Look through the records below, and copy out every line that holds the string "Left".
=== RECORD EXTRACTS ===
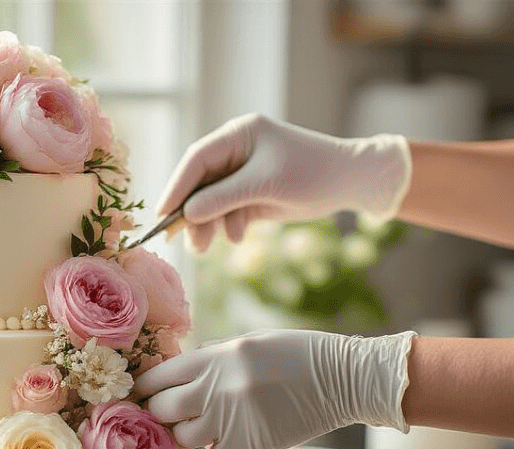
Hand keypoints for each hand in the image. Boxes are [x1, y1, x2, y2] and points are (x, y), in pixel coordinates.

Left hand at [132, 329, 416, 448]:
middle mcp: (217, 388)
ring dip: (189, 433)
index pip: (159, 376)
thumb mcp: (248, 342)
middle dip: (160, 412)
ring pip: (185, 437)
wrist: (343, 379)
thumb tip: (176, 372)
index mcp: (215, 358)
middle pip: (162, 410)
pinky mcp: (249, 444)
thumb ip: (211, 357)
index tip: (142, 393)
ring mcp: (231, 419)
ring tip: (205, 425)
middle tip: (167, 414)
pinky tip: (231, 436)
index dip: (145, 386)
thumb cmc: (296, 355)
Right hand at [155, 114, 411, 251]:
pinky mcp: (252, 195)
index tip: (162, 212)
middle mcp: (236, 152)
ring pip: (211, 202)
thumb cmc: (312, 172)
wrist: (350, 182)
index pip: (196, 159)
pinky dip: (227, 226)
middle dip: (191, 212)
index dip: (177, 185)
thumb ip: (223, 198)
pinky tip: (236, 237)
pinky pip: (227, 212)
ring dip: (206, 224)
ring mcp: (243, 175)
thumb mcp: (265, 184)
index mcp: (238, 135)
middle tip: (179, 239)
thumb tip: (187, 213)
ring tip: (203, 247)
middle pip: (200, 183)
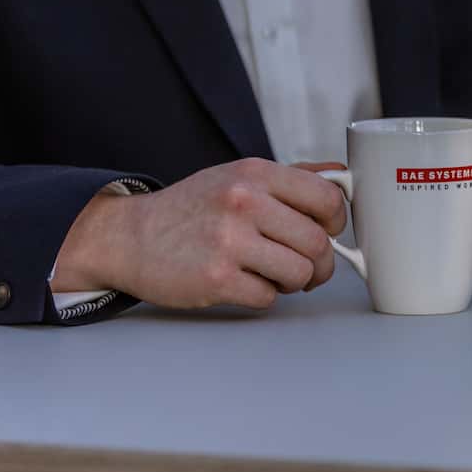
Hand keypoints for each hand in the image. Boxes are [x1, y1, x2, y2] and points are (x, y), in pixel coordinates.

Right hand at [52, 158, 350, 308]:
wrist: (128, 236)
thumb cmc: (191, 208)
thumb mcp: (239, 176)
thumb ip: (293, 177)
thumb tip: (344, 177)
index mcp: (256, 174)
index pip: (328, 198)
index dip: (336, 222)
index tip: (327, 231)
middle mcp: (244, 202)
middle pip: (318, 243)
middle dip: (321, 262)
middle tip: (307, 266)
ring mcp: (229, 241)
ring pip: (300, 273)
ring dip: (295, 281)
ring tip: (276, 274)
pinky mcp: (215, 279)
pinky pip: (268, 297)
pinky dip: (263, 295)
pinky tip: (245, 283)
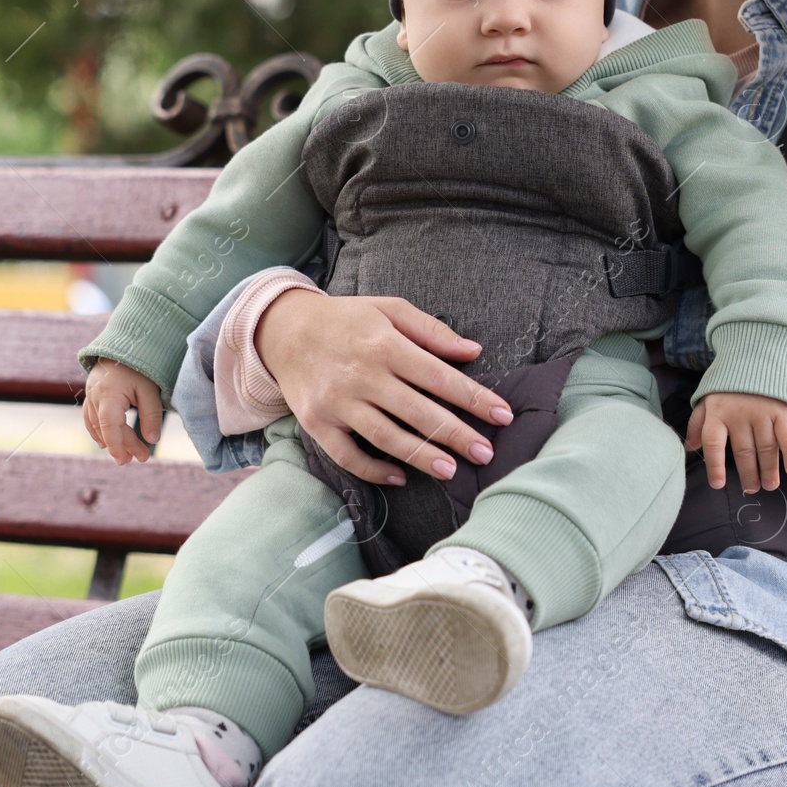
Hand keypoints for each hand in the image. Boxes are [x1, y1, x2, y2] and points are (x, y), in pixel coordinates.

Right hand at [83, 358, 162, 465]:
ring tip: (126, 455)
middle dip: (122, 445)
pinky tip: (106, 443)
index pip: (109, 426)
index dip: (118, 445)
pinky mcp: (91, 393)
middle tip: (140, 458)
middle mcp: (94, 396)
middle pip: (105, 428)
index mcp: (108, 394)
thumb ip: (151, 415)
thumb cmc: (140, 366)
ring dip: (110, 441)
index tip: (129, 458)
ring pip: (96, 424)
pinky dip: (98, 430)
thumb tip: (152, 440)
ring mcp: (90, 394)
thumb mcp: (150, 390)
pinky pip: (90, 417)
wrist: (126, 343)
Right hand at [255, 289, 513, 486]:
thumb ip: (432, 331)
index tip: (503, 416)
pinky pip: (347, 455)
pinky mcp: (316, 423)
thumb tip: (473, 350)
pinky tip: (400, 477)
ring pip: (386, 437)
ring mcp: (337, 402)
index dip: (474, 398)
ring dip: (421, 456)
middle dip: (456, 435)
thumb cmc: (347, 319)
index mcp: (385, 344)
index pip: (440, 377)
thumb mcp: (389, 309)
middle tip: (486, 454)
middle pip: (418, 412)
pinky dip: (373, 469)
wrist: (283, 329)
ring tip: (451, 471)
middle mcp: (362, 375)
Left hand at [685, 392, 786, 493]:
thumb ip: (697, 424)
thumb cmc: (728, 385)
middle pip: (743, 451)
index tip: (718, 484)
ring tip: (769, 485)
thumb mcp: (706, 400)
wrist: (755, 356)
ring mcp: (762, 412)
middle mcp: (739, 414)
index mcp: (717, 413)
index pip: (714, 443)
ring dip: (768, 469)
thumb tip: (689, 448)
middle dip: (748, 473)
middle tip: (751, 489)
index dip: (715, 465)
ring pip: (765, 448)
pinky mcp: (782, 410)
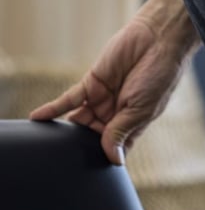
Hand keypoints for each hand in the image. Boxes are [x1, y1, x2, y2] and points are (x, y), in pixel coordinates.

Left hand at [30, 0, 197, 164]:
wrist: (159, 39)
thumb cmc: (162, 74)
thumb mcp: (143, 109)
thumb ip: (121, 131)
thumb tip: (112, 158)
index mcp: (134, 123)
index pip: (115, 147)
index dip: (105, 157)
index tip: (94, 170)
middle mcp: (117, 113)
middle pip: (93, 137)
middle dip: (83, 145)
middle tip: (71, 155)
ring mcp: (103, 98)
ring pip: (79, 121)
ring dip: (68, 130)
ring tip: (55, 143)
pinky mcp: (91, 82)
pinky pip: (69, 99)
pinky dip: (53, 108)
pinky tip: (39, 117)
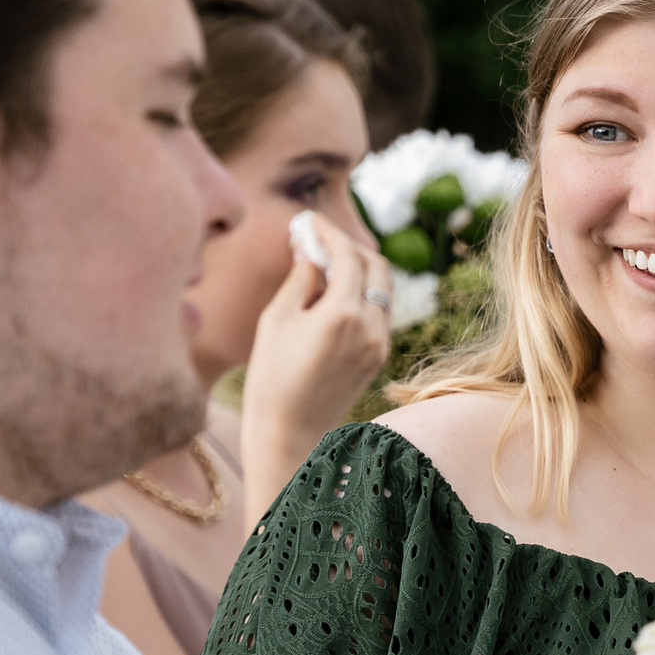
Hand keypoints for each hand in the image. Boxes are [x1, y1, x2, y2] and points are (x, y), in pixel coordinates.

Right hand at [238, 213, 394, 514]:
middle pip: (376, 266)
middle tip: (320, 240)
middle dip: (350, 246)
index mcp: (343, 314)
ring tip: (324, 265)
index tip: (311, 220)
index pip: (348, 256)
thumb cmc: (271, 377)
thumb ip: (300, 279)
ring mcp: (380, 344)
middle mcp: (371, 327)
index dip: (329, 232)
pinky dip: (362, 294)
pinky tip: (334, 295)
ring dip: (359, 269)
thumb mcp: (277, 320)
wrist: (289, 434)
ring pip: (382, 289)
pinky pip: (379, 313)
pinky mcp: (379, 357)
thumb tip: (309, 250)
===
§ EXERCISE ANSWER:
Left hand at [132, 329, 416, 448]:
Left hand at [685, 392, 786, 493]:
Left hand at [30, 0, 197, 164]:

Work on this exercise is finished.